[Task input]

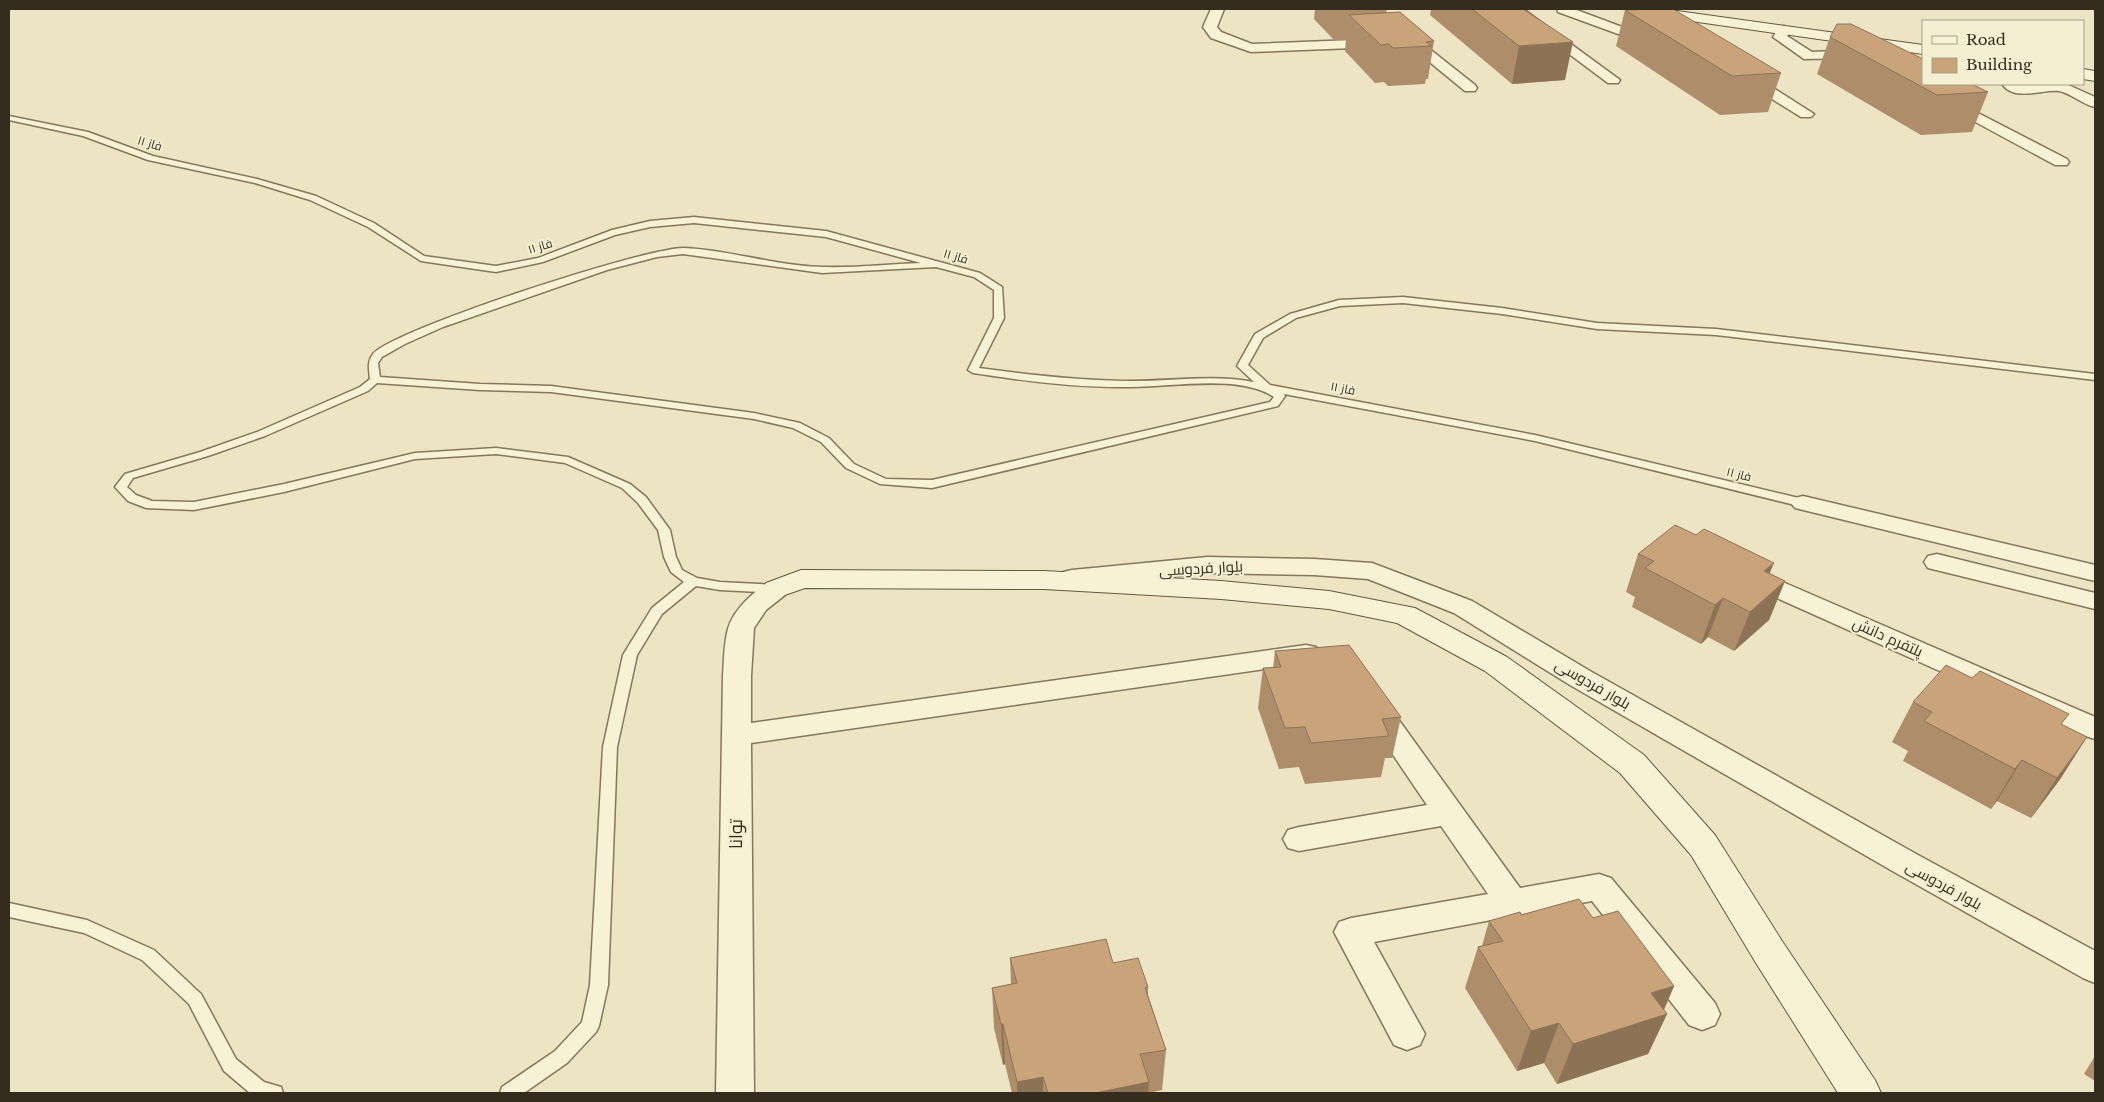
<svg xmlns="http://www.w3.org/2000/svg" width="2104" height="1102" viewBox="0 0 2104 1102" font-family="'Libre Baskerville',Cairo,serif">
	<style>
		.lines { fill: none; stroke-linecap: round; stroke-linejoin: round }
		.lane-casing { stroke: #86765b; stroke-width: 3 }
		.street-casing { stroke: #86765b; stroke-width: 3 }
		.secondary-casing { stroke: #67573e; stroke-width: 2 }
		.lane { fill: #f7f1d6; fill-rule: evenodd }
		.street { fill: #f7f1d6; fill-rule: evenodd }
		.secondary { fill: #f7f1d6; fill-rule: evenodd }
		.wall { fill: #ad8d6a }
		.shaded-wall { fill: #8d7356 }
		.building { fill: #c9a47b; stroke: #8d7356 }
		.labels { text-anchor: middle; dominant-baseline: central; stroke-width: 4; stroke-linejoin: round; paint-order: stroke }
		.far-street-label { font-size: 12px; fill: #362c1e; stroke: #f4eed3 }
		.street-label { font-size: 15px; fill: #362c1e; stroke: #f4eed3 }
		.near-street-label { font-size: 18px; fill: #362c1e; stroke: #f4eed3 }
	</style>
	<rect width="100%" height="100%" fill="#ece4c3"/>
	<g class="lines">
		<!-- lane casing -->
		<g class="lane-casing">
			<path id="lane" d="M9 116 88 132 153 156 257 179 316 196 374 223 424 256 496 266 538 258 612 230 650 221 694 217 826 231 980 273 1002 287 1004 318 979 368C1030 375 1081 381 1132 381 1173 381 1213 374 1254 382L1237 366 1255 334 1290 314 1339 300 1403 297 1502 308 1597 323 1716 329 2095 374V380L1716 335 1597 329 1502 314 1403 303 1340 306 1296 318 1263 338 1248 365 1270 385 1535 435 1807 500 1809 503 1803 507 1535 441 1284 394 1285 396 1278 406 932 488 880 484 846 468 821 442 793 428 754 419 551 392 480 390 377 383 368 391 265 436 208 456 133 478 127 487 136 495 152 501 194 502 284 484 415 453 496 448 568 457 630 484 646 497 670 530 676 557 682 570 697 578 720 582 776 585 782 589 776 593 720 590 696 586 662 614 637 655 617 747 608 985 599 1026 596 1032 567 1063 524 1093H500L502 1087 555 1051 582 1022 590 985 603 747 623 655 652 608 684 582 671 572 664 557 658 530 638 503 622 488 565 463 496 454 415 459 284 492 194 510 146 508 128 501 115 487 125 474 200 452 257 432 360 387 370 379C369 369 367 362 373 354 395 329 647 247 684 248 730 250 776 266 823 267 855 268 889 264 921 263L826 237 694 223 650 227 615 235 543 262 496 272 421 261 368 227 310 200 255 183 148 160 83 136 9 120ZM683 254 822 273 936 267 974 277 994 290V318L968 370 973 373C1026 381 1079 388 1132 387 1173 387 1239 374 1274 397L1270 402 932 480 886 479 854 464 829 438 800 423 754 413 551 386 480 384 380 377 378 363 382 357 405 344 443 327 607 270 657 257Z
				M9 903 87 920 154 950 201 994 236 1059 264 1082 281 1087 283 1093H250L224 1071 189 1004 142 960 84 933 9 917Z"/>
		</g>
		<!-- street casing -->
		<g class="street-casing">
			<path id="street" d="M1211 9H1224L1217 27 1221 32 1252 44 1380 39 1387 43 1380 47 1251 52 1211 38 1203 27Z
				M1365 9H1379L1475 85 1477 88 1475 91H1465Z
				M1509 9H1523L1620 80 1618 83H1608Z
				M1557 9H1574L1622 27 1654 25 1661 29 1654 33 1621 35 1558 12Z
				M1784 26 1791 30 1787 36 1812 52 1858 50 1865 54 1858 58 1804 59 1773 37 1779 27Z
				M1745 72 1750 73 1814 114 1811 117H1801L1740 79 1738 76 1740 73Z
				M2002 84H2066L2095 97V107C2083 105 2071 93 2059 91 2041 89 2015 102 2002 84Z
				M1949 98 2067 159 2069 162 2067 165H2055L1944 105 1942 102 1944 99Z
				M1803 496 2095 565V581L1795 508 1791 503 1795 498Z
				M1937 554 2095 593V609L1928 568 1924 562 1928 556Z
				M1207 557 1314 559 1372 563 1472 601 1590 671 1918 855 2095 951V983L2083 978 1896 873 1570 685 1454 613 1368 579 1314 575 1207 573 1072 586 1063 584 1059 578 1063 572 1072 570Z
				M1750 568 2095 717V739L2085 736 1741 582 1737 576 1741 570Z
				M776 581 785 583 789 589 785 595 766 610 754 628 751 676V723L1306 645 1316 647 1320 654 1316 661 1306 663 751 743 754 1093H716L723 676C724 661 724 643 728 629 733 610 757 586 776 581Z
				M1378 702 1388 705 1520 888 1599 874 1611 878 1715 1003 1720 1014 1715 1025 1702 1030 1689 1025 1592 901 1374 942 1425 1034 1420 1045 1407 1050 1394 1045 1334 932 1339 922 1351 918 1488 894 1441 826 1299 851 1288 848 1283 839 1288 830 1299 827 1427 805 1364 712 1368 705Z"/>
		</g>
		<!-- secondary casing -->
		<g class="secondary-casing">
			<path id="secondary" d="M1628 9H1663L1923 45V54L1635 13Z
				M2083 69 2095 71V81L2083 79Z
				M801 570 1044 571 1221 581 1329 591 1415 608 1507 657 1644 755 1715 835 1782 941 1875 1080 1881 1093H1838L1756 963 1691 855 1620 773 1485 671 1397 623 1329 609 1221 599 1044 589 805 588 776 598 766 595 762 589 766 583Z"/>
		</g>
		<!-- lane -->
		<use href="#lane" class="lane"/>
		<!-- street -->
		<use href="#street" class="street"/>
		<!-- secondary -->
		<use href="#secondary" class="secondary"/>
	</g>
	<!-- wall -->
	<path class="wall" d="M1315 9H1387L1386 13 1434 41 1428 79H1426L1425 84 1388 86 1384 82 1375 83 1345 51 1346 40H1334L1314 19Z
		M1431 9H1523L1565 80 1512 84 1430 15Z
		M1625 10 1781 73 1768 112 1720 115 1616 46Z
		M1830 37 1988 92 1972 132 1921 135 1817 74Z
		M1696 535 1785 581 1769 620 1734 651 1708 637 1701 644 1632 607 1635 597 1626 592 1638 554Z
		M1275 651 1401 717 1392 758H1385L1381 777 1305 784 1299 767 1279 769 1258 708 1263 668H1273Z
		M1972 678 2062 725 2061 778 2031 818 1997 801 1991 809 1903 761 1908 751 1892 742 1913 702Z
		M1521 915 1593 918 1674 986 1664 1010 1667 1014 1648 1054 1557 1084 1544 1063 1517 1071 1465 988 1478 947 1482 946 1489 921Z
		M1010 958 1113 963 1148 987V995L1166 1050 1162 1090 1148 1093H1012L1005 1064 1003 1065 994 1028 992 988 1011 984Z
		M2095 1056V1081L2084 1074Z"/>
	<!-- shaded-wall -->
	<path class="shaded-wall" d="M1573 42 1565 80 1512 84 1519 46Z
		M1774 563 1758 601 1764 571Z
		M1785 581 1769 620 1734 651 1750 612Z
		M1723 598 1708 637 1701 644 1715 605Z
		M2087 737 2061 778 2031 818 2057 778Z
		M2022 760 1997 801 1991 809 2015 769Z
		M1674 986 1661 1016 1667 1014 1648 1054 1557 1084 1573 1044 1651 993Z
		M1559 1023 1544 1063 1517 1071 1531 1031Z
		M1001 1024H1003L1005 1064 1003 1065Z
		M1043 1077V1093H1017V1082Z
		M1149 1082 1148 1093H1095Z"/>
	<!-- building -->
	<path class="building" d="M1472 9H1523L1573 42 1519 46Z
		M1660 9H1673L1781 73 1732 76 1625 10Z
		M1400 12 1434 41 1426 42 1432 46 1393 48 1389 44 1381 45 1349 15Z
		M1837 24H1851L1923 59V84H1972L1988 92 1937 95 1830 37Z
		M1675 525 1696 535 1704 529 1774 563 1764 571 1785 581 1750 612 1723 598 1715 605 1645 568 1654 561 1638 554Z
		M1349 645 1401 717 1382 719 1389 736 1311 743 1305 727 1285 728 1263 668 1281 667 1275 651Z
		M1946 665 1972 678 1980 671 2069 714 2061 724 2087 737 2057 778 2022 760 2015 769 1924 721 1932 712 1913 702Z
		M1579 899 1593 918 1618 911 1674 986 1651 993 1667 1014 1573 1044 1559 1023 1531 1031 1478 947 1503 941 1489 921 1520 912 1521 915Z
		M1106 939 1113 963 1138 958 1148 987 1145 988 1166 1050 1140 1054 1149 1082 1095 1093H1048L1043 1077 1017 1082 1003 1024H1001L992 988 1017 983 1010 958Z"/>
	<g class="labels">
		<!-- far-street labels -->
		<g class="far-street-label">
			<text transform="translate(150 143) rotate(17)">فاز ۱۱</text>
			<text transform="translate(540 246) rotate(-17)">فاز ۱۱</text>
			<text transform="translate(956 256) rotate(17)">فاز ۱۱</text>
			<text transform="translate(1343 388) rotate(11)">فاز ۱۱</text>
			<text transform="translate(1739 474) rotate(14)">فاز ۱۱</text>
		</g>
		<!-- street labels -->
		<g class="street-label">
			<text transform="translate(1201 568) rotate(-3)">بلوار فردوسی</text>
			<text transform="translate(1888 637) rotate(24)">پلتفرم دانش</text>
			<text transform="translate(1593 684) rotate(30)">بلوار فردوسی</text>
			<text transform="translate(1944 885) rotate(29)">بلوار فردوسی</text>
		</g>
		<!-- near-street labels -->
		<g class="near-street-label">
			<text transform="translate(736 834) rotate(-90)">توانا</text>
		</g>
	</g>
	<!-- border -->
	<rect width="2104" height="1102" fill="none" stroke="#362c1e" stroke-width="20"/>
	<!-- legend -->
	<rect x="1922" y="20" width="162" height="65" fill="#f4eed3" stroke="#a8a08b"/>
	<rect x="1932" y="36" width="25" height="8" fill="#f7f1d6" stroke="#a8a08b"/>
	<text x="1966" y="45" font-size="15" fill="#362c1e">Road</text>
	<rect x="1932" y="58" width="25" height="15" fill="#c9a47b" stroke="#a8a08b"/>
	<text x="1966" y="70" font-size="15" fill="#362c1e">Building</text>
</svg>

[/Task input]

## Problem statement
Copy out each line of the data that has the word "بلوار" in it.

## Exercise response
			<text transform="translate(1201 568) rotate(-3)">بلوار فردوسی</text>
			<text transform="translate(1593 684) rotate(30)">بلوار فردوسی</text>
			<text transform="translate(1944 885) rotate(29)">بلوار فردوسی</text>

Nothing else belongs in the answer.